+++ MATERIAL TO PROCESS +++
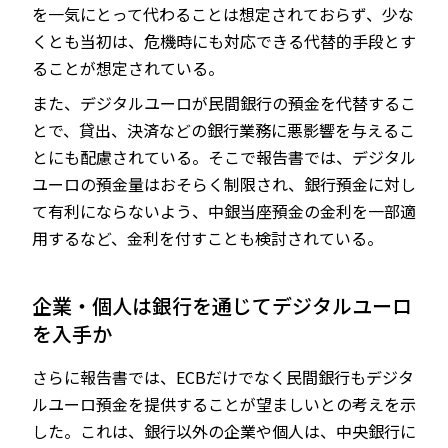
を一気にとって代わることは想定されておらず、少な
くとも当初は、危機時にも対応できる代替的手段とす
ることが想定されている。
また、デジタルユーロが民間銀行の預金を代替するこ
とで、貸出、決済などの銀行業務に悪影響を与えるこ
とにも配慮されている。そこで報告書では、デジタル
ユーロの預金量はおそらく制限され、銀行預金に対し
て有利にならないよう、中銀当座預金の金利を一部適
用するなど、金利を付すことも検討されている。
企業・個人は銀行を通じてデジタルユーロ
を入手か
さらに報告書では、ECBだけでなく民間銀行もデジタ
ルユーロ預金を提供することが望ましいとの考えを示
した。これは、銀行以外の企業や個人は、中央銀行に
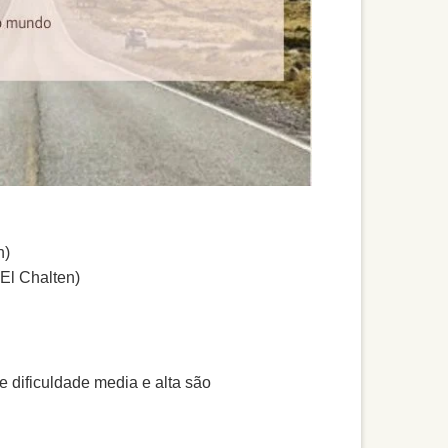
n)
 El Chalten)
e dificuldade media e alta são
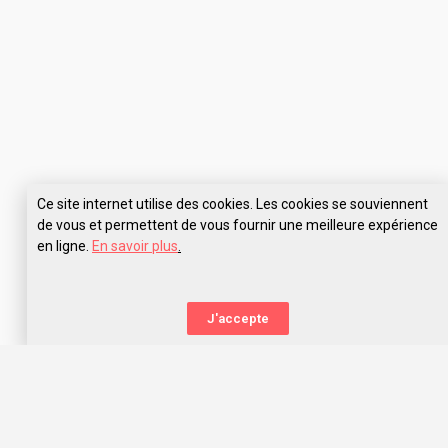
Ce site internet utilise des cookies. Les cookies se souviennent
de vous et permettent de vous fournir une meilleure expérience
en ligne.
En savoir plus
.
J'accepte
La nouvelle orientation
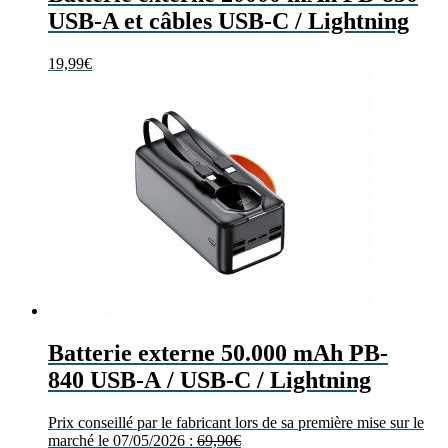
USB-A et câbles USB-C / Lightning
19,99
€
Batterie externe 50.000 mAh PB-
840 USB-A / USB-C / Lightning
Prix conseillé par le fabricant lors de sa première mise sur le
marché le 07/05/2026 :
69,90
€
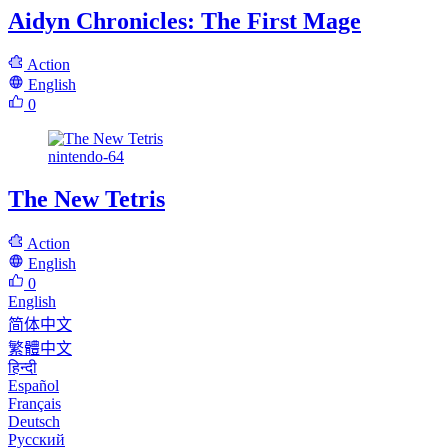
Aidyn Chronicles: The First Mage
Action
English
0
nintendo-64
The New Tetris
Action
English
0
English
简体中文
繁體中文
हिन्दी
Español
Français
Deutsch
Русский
+++
+++ MATERIAL TO PROCESS +++
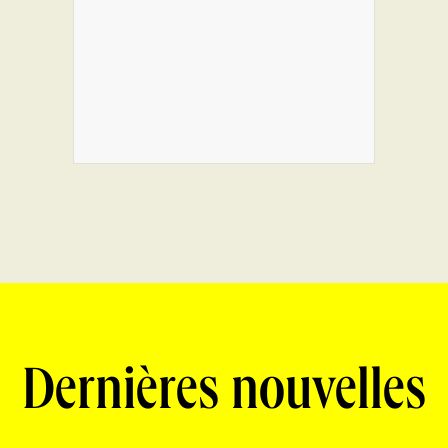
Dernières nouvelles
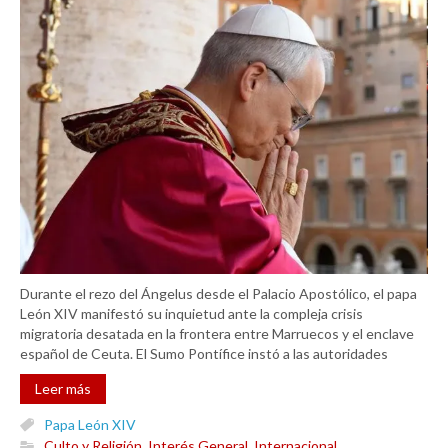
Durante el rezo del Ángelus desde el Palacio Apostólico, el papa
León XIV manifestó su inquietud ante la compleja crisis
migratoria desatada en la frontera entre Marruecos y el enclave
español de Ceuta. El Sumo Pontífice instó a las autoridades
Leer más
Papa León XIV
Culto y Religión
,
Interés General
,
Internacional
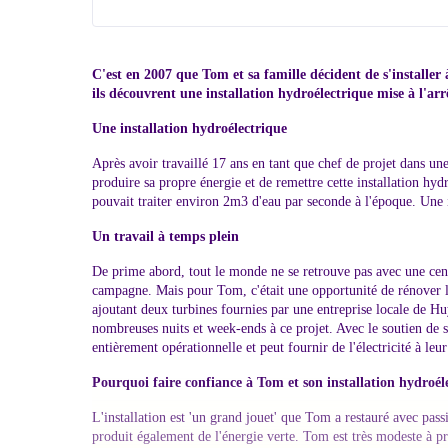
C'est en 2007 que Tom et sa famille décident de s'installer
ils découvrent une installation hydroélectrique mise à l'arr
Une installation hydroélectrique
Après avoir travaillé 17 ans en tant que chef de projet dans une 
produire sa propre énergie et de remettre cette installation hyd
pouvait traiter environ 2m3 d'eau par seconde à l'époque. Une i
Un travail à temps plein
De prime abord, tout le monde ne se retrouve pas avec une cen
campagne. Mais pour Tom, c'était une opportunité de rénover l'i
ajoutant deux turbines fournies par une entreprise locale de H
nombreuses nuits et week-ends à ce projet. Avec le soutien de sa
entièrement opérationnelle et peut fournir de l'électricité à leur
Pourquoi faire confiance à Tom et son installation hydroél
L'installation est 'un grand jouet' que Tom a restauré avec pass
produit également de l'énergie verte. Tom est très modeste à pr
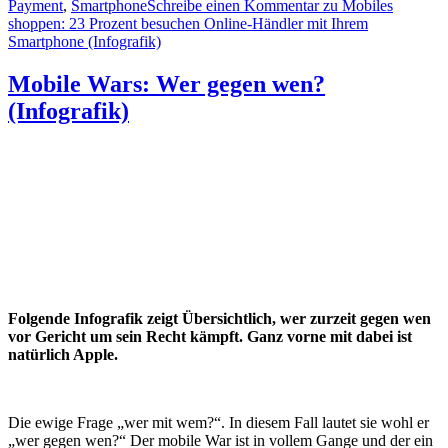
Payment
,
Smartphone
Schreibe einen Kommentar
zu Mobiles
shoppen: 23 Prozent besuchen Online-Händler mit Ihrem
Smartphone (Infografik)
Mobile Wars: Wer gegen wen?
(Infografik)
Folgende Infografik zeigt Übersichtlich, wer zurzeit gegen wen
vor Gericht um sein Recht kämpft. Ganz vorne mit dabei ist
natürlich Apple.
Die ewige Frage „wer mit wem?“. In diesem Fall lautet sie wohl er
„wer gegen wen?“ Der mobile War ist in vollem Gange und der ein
+++
+++ MATERIAL TO PROCESS +++
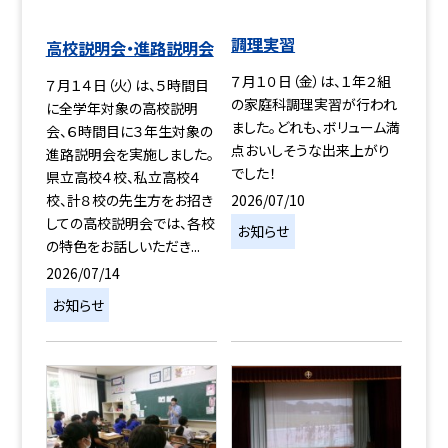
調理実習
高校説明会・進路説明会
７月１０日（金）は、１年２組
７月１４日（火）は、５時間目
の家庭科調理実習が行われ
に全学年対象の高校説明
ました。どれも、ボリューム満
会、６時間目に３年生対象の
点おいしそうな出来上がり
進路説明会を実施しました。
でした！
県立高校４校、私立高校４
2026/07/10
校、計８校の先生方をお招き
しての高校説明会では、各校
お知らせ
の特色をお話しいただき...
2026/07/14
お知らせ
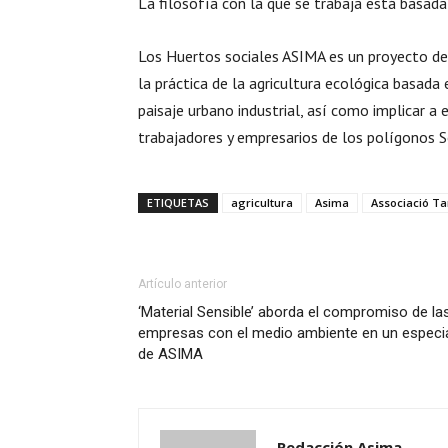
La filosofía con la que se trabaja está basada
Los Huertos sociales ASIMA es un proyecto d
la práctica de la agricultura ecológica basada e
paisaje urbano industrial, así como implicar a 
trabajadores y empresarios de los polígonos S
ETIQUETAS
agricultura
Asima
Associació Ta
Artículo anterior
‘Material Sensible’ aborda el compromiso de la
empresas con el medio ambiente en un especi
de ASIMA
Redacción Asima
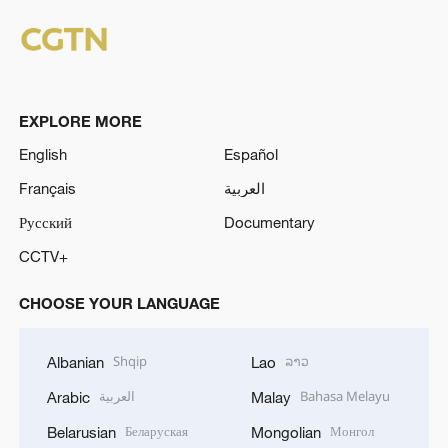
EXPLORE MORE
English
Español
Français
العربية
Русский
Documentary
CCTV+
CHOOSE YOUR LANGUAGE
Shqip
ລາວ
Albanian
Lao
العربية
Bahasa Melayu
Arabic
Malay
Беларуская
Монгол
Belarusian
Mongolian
+++
■ WHAT TO PRODUCE:
Every line in the records above that contains the word "hydroélectrique" is to be copied out.

■ ANSWER AREA:
ils découvrent une installation hydroélectrique mise à l'arr
Une installation hydroélectrique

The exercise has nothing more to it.